Metal Dust Hazards In Sci-Fi

Jun 29, 2016

OSHA scientists aren’t the only ones who know how metal dust hazards can  damage the human body.  metal dust hazards


In 1954, the famous science fiction author Isaac Asimov wrote the novella Sucker Bait, the story of an expedition sent to investigate the deaths of an entire colony on an alien planet. Even though the planet appeared to be totally safe for human life and none of the local plants or animals seemed dangerous, the entire colony had died within two years of their arrival.


The reason this seemingly perfect planet was uninhabitable: beryllium.


Isaac Asimov knew that high levels of beryllium in the soil and air was the perfect way to gradually poison the colony without the residents even realizing what was harming them. Inhaling beryllium dust causes an often fatal lung disease called berylliosis. The colony was slowly destroyed by toxic metal dust hazards they didn’t know was killing them.

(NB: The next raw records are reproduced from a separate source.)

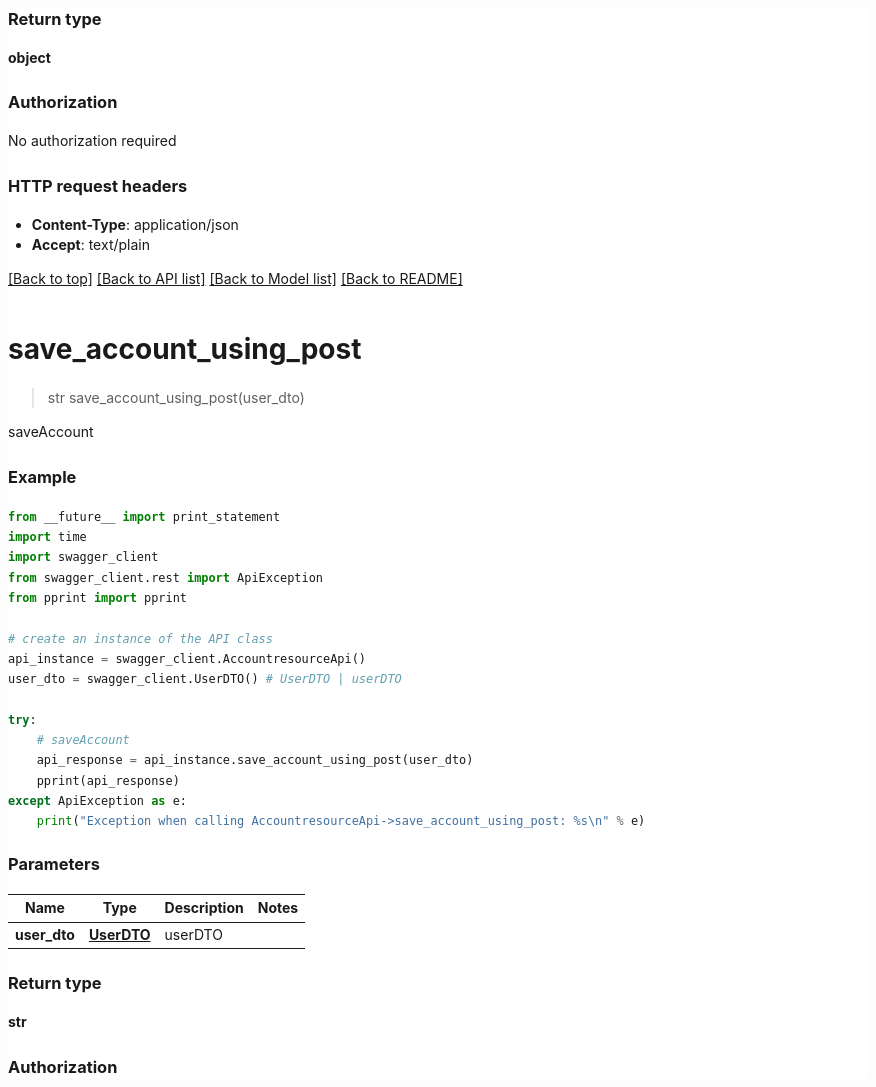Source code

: ### Return type

**object**

### Authorization

No authorization required

### HTTP request headers

 - **Content-Type**: application/json
 - **Accept**: text/plain

[[Back to top]](#) [[Back to API list]](../README.md#documentation-for-api-endpoints) [[Back to Model list]](../README.md#documentation-for-models) [[Back to README]](../README.md)

# **save_account_using_post**
> str save_account_using_post(user_dto)

saveAccount

### Example 
```python
from __future__ import print_statement
import time
import swagger_client
from swagger_client.rest import ApiException
from pprint import pprint

# create an instance of the API class
api_instance = swagger_client.AccountresourceApi()
user_dto = swagger_client.UserDTO() # UserDTO | userDTO

try: 
    # saveAccount
    api_response = api_instance.save_account_using_post(user_dto)
    pprint(api_response)
except ApiException as e:
    print("Exception when calling AccountresourceApi->save_account_using_post: %s\n" % e)
```

### Parameters

Name | Type | Description  | Notes
------------- | ------------- | ------------- | -------------
 **user_dto** | [**UserDTO**](UserDTO.md)| userDTO | 

### Return type

**str**

### Authorization
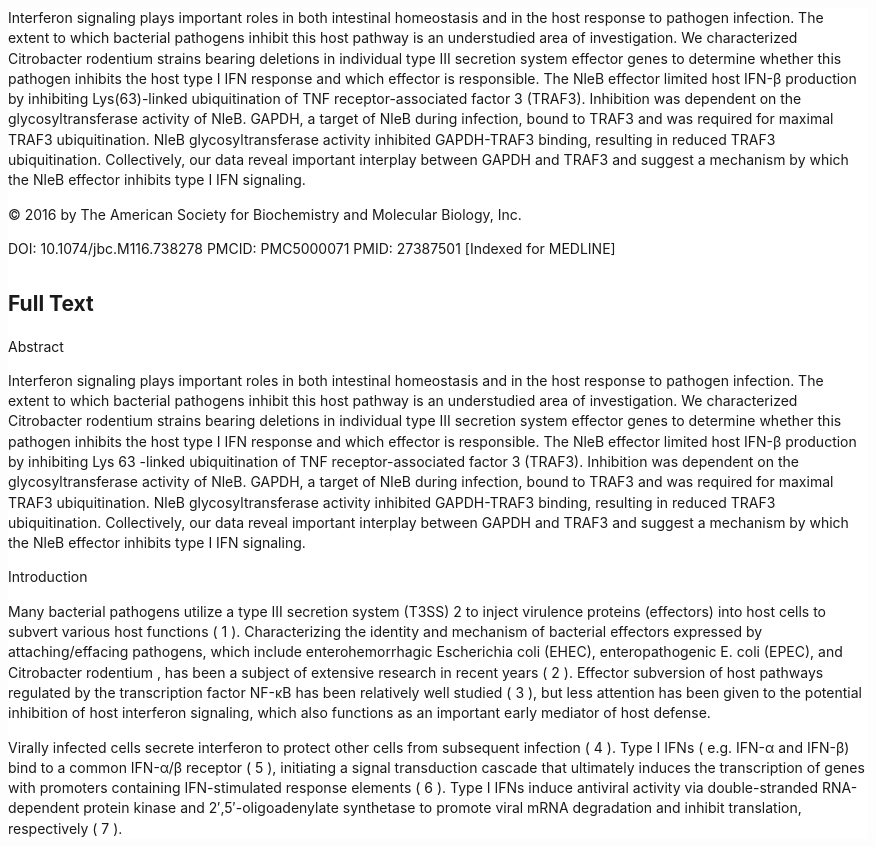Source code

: Interferon signaling plays important roles in both intestinal homeostasis and in 
the host response to pathogen infection. The extent to which bacterial pathogens 
inhibit this host pathway is an understudied area of investigation. We 
characterized Citrobacter rodentium strains bearing deletions in individual type 
III secretion system effector genes to determine whether this pathogen inhibits 
the host type I IFN response and which effector is responsible. The NleB 
effector limited host IFN-β production by inhibiting Lys(63)-linked 
ubiquitination of TNF receptor-associated factor 3 (TRAF3). Inhibition was 
dependent on the glycosyltransferase activity of NleB. GAPDH, a target of NleB 
during infection, bound to TRAF3 and was required for maximal TRAF3 
ubiquitination. NleB glycosyltransferase activity inhibited GAPDH-TRAF3 binding, 
resulting in reduced TRAF3 ubiquitination. Collectively, our data reveal 
important interplay between GAPDH and TRAF3 and suggest a mechanism by which the 
NleB effector inhibits type I IFN signaling.

© 2016 by The American Society for Biochemistry and Molecular Biology, Inc.

DOI: 10.1074/jbc.M116.738278
PMCID: PMC5000071
PMID: 27387501 [Indexed for MEDLINE]

## Full Text

Abstract

Interferon signaling plays important roles in both intestinal homeostasis and in the host response to pathogen infection. The extent to which bacterial pathogens inhibit this host pathway is an understudied area of investigation. We characterized Citrobacter rodentium strains bearing deletions in individual type III secretion system effector genes to determine whether this pathogen inhibits the host type I IFN response and which effector is responsible. The NleB effector limited host IFN-β production by inhibiting Lys 63 -linked ubiquitination of TNF receptor-associated factor 3 (TRAF3). Inhibition was dependent on the glycosyltransferase activity of NleB. GAPDH, a target of NleB during infection, bound to TRAF3 and was required for maximal TRAF3 ubiquitination. NleB glycosyltransferase activity inhibited GAPDH-TRAF3 binding, resulting in reduced TRAF3 ubiquitination. Collectively, our data reveal important interplay between GAPDH and TRAF3 and suggest a mechanism by which the NleB effector inhibits type I IFN signaling.

Introduction

Many bacterial pathogens utilize a type III secretion system (T3SS) 2 to inject virulence proteins (effectors) into host cells to subvert various host functions ( 1 ). Characterizing the identity and mechanism of bacterial effectors expressed by attaching/effacing pathogens, which include enterohemorrhagic Escherichia coli (EHEC), enteropathogenic E. coli (EPEC), and Citrobacter rodentium , has been a subject of extensive research in recent years ( 2 ). Effector subversion of host pathways regulated by the transcription factor NF-κB has been relatively well studied ( 3 ), but less attention has been given to the potential inhibition of host interferon signaling, which also functions as an important early mediator of host defense.

Virally infected cells secrete interferon to protect other cells from subsequent infection ( 4 ). Type I IFNs ( e.g. IFN-α and IFN-β) bind to a common IFN-α/β receptor ( 5 ), initiating a signal transduction cascade that ultimately induces the transcription of genes with promoters containing IFN-stimulated response elements ( 6 ). Type I IFNs induce antiviral activity via double-stranded RNA-dependent protein kinase and 2′,5′-oligoadenylate synthetase to promote viral mRNA degradation and inhibit translation, respectively ( 7 ).

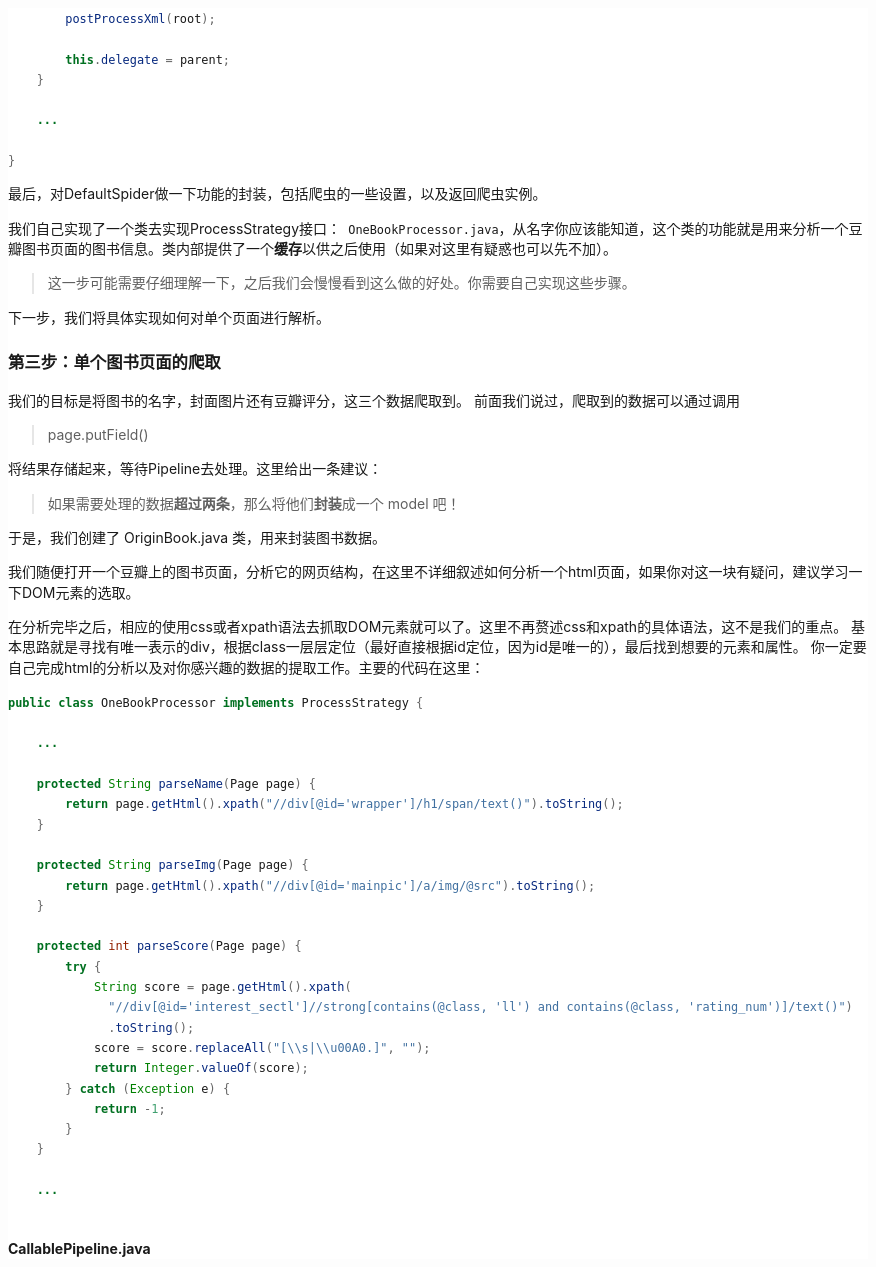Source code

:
 ``` java
		postProcessXml(root);

		this.delegate = parent;
	}
	
	...
	
}
```

最后，对DefaultSpider做一下功能的封装，包括爬虫的一些设置，以及返回爬虫实例。

我们自己实现了一个类去实现ProcessStrategy接口：` OneBookProcessor.java`，从名字你应该能知道，这个类的功能就是用来分析一个豆瓣图书页面的图书信息。类内部提供了一个**缓存**以供之后使用（如果对这里有疑惑也可以先不加）。

> 这一步可能需要仔细理解一下，之后我们会慢慢看到这么做的好处。你需要自己实现这些步骤。

下一步，我们将具体实现如何对单个页面进行解析。

### 第三步：单个图书页面的爬取

我们的目标是将图书的名字，封面图片还有豆瓣评分，这三个数据爬取到。
前面我们说过，爬取到的数据可以通过调用

>   page.putField()

将结果存储起来，等待Pipeline去处理。这里给出一条建议：

>   如果需要处理的数据**超过两条**，那么将他们**封装**成一个 model 吧！

于是，我们创建了 OriginBook.java 类，用来封装图书数据。

我们随便打开一个豆瓣上的图书页面，分析它的网页结构，在这里不详细叙述如何分析一个html页面，如果你对这一块有疑问，建议学习一下DOM元素的选取。

在分析完毕之后，相应的使用css或者xpath语法去抓取DOM元素就可以了。这里不再赘述css和xpath的具体语法，这不是我们的重点。
基本思路就是寻找有唯一表示的div，根据class一层层定位（最好直接根据id定位，因为id是唯一的），最后找到想要的元素和属性。
你一定要自己完成html的分析以及对你感兴趣的数据的提取工作。主要的代码在这里：

``` java
public class OneBookProcessor implements ProcessStrategy {

    ...
    
    protected String parseName(Page page) {
        return page.getHtml().xpath("//div[@id='wrapper']/h1/span/text()").toString();
    }
    
    protected String parseImg(Page page) {
        return page.getHtml().xpath("//div[@id='mainpic']/a/img/@src").toString();
    }
    
    protected int parseScore(Page page) {
        try {
            String score = page.getHtml().xpath(
              "//div[@id='interest_sectl']//strong[contains(@class, 'll') and contains(@class, 'rating_num')]/text()")
              .toString();
            score = score.replaceAll("[\\s|\\u00A0.]", "");
            return Integer.valueOf(score);
        } catch (Exception e) {
            return -1;
        }
    }
    
    ...
    
```
#### CallablePipeline.java
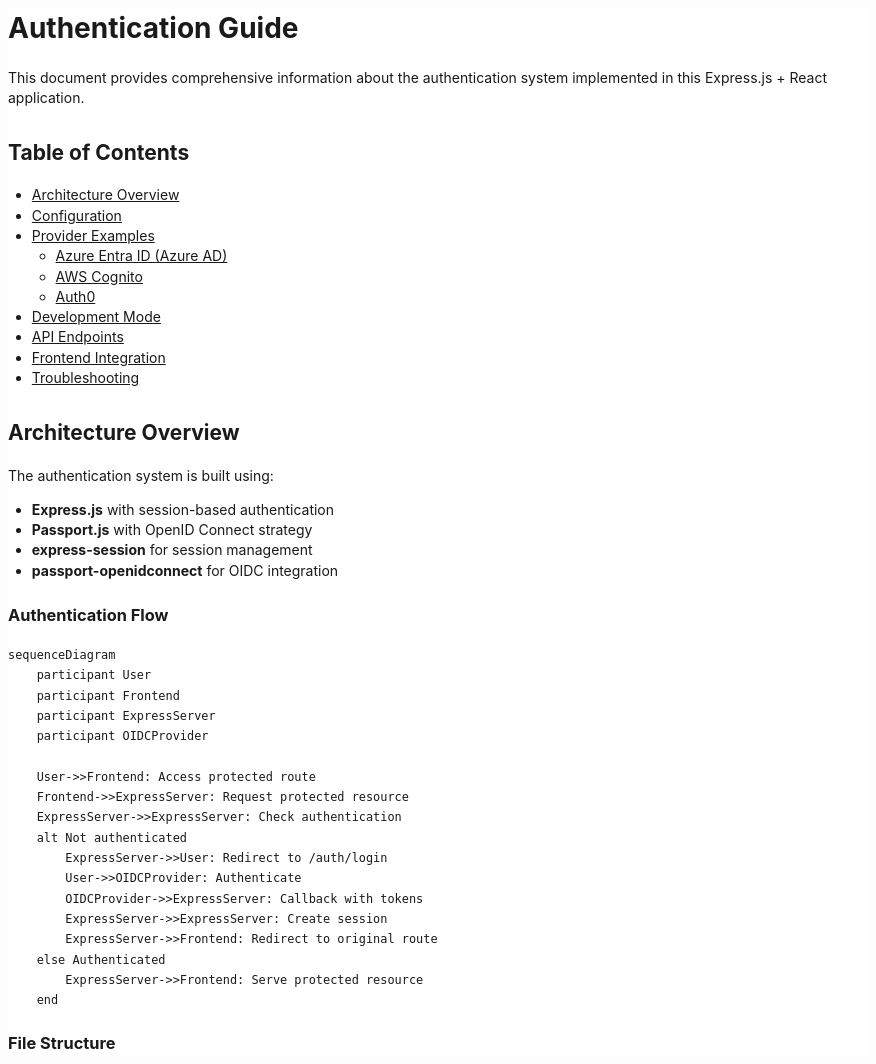 # Authentication Guide

This document provides comprehensive information about the authentication system implemented in this Express.js + React application.

## Table of Contents

- [Architecture Overview](#architecture-overview)
- [Configuration](#configuration)
- [Provider Examples](#provider-examples)
  - [Azure Entra ID (Azure AD)](#azure-entra-id-azure-ad)
  - [AWS Cognito](#aws-cognito)
  - [Auth0](#auth0)
- [Development Mode](#development-mode)
- [API Endpoints](#api-endpoints)
- [Frontend Integration](#frontend-integration)
- [Troubleshooting](#troubleshooting)

## Architecture Overview

The authentication system is built using:

- **Express.js** with session-based authentication
- **Passport.js** with OpenID Connect strategy
- **express-session** for session management
- **passport-openidconnect** for OIDC integration

### Authentication Flow

```mermaid
sequenceDiagram
    participant User
    participant Frontend
    participant ExpressServer
    participant OIDCProvider
    
    User->>Frontend: Access protected route
    Frontend->>ExpressServer: Request protected resource
    ExpressServer->>ExpressServer: Check authentication
    alt Not authenticated
        ExpressServer->>User: Redirect to /auth/login
        User->>OIDCProvider: Authenticate
        OIDCProvider->>ExpressServer: Callback with tokens
        ExpressServer->>ExpressServer: Create session
        ExpressServer->>Frontend: Redirect to original route
    else Authenticated
        ExpressServer->>Frontend: Serve protected resource
    end
```

### File Structure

Beryllium doesn’t just exist in the domain of science fiction, though. Beryllium is often alloyed with iron and aluminum, which makes these metals stronger and lighter. Beryllium is frequently used in aerospace applications because its alloys are lightweight and can tolerate high heat. Beryllium alloys with copper and nickel are used to make tools that don’t spark and can be used near flammable substances.


OSHA regulates beryllium exposure due to the potential for lung disease and its status as a cancer-causing agent ( If your dust collection system is protecting your employees from other metal dust and fumes, it should protect them from this hazard as well. Just one more reason why a properly functioning dust collector with filters capable of capturing very fine particulate are a key part of keeping workers healthy.